_PROBLEM TO SOLVE_
When you transcribe the entries below, keep the wording exact and omit the pictures.

== MATERIAL FOR THE TASK ==

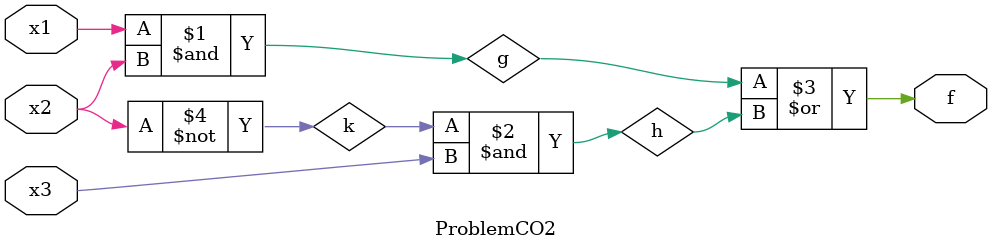
<source format=v>


module ProblemCO2(
	input x1, x2,x3,
	output f
);
	wire g,h,k;
	
	not N1 (k, x2);
	and A1(g, x1,x2);
	and A2(h,k,x3);
	or O1(f, g, h);
	

	
endmodule

</source>
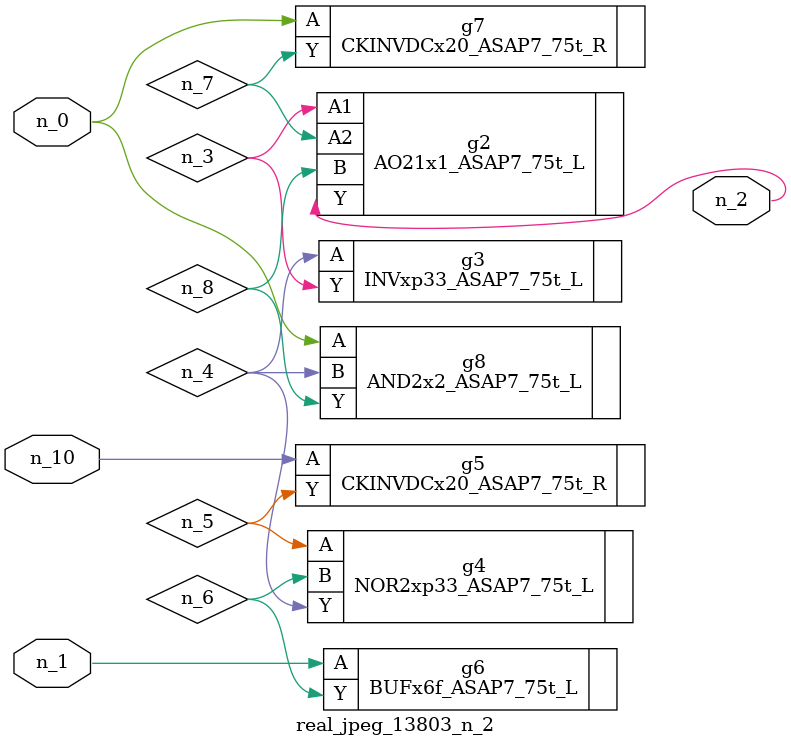
<source format=v>
module real_jpeg_13803_n_2 (n_1, n_10, n_0, n_2);

input n_1;
input n_10;
input n_0;

output n_2;

wire n_5;
wire n_4;
wire n_8;
wire n_6;
wire n_7;
wire n_3;

CKINVDCx20_ASAP7_75t_R g7 ( 
.A(n_0),
.Y(n_7)
);

AND2x2_ASAP7_75t_L g8 ( 
.A(n_0),
.B(n_4),
.Y(n_8)
);

BUFx6f_ASAP7_75t_L g6 ( 
.A(n_1),
.Y(n_6)
);

AO21x1_ASAP7_75t_L g2 ( 
.A1(n_3),
.A2(n_7),
.B(n_8),
.Y(n_2)
);

INVxp33_ASAP7_75t_L g3 ( 
.A(n_4),
.Y(n_3)
);

NOR2xp33_ASAP7_75t_L g4 ( 
.A(n_5),
.B(n_6),
.Y(n_4)
);

CKINVDCx20_ASAP7_75t_R g5 ( 
.A(n_10),
.Y(n_5)
);


endmodule
</source>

===

_TASK SOLUTION_
<source format=v>


module ProblemCO2(
	input x1, x2,x3,
	output f
);
	wire g,h,k;
	
	not N1 (k, x2);
	and A1(g, x1,x2);
	and A2(h,k,x3);
	or O1(f, g, h);
	

	
endmodule

</source>
<source format=v>
module real_jpeg_13803_n_2 (n_1, n_10, n_0, n_2);

input n_1;
input n_10;
input n_0;

output n_2;

wire n_5;
wire n_4;
wire n_8;
wire n_6;
wire n_7;
wire n_3;

CKINVDCx20_ASAP7_75t_R g7 ( 
.A(n_0),
.Y(n_7)
);

AND2x2_ASAP7_75t_L g8 ( 
.A(n_0),
.B(n_4),
.Y(n_8)
);

BUFx6f_ASAP7_75t_L g6 ( 
.A(n_1),
.Y(n_6)
);

AO21x1_ASAP7_75t_L g2 ( 
.A1(n_3),
.A2(n_7),
.B(n_8),
.Y(n_2)
);

INVxp33_ASAP7_75t_L g3 ( 
.A(n_4),
.Y(n_3)
);

NOR2xp33_ASAP7_75t_L g4 ( 
.A(n_5),
.B(n_6),
.Y(n_4)
);

CKINVDCx20_ASAP7_75t_R g5 ( 
.A(n_10),
.Y(n_5)
);


endmodule
</source>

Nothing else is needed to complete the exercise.